It’s a farm. But not everything that goes on there is a farm activity.
That’s the conclusion the Orange County Board of Adjustment reached Monday night regarding the Barn of Chapel Hill, aka the Party Barn. The latest installment in a saga that stretches back nearly two years, the three-hour-plus hearing included some eye-rolling, plenty of head-shaking, and actual hissing from the crowd. In the end, BOA members decided that while the property is a bona fide farm─meaning that, under state law, it is exempt from county zoning regulations─weddings and other specials events are not farm-related uses of the property and therefore are subject to zoning laws.
Monday’s hearing dealt with a second appeal by neighbors of the Morrow Mill Road project who say the farm is really a wedding venue that will subject them to loud music, bright lights, and impaired drivers. BOA members have heard about the Barn of Chapel Hill since November 2015, when Kara and Chris Brewer sought a special use permit to open an events center.

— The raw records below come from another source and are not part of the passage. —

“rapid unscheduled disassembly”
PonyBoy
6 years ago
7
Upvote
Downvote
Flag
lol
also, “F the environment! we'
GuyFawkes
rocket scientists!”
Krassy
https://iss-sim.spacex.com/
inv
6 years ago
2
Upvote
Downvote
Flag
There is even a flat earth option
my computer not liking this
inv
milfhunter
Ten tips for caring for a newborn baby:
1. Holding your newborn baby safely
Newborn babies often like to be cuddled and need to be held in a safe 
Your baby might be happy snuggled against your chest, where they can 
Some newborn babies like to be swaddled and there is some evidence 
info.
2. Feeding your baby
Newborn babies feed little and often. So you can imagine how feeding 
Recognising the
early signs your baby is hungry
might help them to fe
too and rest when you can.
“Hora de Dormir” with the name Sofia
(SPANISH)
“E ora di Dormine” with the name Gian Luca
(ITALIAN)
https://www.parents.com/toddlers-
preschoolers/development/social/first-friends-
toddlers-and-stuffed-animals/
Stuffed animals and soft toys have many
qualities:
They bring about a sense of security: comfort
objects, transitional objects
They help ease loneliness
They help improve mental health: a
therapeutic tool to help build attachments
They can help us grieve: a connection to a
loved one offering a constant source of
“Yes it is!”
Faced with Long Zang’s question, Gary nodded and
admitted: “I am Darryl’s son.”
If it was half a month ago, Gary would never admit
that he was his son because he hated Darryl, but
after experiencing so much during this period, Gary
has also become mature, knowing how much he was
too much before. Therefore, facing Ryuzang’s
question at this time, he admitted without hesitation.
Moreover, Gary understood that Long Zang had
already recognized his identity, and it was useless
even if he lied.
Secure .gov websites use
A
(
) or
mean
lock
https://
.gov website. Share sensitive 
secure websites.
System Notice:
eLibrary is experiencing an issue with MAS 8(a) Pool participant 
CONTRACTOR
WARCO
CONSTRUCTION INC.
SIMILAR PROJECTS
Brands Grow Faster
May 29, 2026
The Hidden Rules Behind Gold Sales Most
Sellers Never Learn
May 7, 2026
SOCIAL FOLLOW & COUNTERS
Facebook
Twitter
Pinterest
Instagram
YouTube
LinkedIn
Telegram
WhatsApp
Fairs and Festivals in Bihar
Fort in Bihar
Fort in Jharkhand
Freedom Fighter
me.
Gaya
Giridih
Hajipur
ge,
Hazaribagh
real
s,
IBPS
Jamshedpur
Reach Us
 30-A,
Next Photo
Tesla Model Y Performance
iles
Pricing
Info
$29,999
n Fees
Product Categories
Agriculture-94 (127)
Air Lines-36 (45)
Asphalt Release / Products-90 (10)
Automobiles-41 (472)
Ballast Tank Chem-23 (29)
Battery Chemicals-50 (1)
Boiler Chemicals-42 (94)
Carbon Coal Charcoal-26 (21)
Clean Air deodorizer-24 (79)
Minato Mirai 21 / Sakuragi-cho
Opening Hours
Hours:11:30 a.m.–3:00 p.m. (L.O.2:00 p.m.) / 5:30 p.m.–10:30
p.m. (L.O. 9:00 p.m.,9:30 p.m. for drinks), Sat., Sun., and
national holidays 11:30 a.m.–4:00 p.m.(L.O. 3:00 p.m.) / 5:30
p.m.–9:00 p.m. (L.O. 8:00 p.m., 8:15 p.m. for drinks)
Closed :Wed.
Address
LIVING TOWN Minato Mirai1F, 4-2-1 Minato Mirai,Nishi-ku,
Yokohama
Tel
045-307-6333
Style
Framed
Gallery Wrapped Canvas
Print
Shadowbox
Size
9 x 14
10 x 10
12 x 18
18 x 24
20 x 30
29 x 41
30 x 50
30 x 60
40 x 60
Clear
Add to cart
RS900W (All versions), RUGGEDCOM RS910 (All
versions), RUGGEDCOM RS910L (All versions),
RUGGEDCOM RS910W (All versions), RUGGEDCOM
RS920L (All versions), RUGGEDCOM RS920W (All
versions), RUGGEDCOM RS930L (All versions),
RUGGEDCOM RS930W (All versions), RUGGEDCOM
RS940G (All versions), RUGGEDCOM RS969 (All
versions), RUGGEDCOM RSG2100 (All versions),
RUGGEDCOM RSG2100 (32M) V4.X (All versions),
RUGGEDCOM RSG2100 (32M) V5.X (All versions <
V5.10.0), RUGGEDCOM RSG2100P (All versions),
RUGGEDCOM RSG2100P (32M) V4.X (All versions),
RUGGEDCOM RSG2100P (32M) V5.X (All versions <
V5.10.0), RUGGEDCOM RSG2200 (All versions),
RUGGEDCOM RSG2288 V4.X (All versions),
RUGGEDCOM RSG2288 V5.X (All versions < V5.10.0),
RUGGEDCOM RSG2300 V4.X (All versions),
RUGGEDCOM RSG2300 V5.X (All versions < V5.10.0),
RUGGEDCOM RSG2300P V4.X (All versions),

It was denied on the grounds that an events center would not be in harmony with the rural surroundings. Since then, the issue has bounced back and forth between planning staff, who believe the Barn of Chapel Hill is a farm under state law, and the BOA, which has argued that weddings, not agriculture, were the Brewers’ priority.
“It’s a full-blown events center,” said BOA member Barry Katz, as the board broke down what had been invested in holding events at the property versus farming.
The four members agreed Monday that the Brewers’ property possesses three of five items that, under state statute, qualifies it as a bona fide farm exempt from zoning. That exemption allows the Brewers to move forward─despite the special-use-permit denial─with a $735,000 barn that has been booked for seventeen weddings from May to November.
Deciding whether the 250- capacity barn would be used for farm-related purposes, and whether those uses are also exempt from zoning regulations, was trickier. Ultimately, the BOA decided that noneducational events were not exempt from zoning rules. Board member Matt Hughes cast the sole dissenting vote, arguing that as state law is written, special events are related to the farm’s flower operation. His comments were met by tongue-clicking and hissing from Barn of Chapel Hill opponents.
Still, the matter likely isn’t settled. The Brewers could appeal the case in court. The couple has said weddings and other special events will provide income needed to support a farm in an increasingly difficult industry. Making the barn “a little bit nicer” gives it a dual purpose and makes the most of the Brewers’ investment, Chris Brewer said last month. Weddings held there will have to incorporate Barn of Chapel Hill flowers, although other flowers can be used as well.
“We don’t build highways for traffic at two a.m.,” Hughes said Monday. “What I think they were doing is planning for the times that they have a lot of volume, and I think that’s perfectly understandable.”
On Monday, LeAnn Brown, who represented the neighbors, pressed Kara Brewer about what planting had been done on the property, how much of the barn would be used for farm work, and what events are scheduled so far at Barn of Chapel Hill. In rebuttal, the Brewers’ attorney, Andy Petesch, pointed to state law defining agriculture and a definition of agritourism.
Planning supervisor Michael Harvey says that, without seeing the BOA’s ruling in writing, he has “no earthly clue” how the county would enforce it. Should it stand, the Brewers would need a zoning-compliance permit to host weddings. The only way to get it? A special-use permit. The Brewers have waited the requisite one-year period needed to re-apply for a special-use permit, but if they take that route, their new application would have to be different from the first.
Petesch said he couldn’t say how the ruling will affect his clients without first reading the BOA’s formal order. Brown declined to comment on the ongoing case. Under state law, the BOA’s ruling takes effect once it is written and served to interested parties. If the BOA ruling is appealed, the court could issue an injunction against that enforcement.
Laura Streitfeld, director of Preserve Rural Orange, which has carried the torch for Party Barn opposition, calls the ruling “a victory for farm communities throughout North Carolina.”
“This was a case in the Barn of Chapel Hill hearing of a real estate investor claiming an exemption from zoning that was intended to benefit farmers in order to pursue a project that would have a negative impact on the surrounding community,” she says. “The Barn of Chapel Hill project was rejected three times by the Board of Adjustment in Orange County, first because it was incompatible with the surrounding rural, residential community and later, despite the changing narrative, it was proposed as a wedding venue, and later as a farm with the weddings being incidental. However with seventeen weddings booked and no farm events booked to date, the board did not find the use to be agriculture.”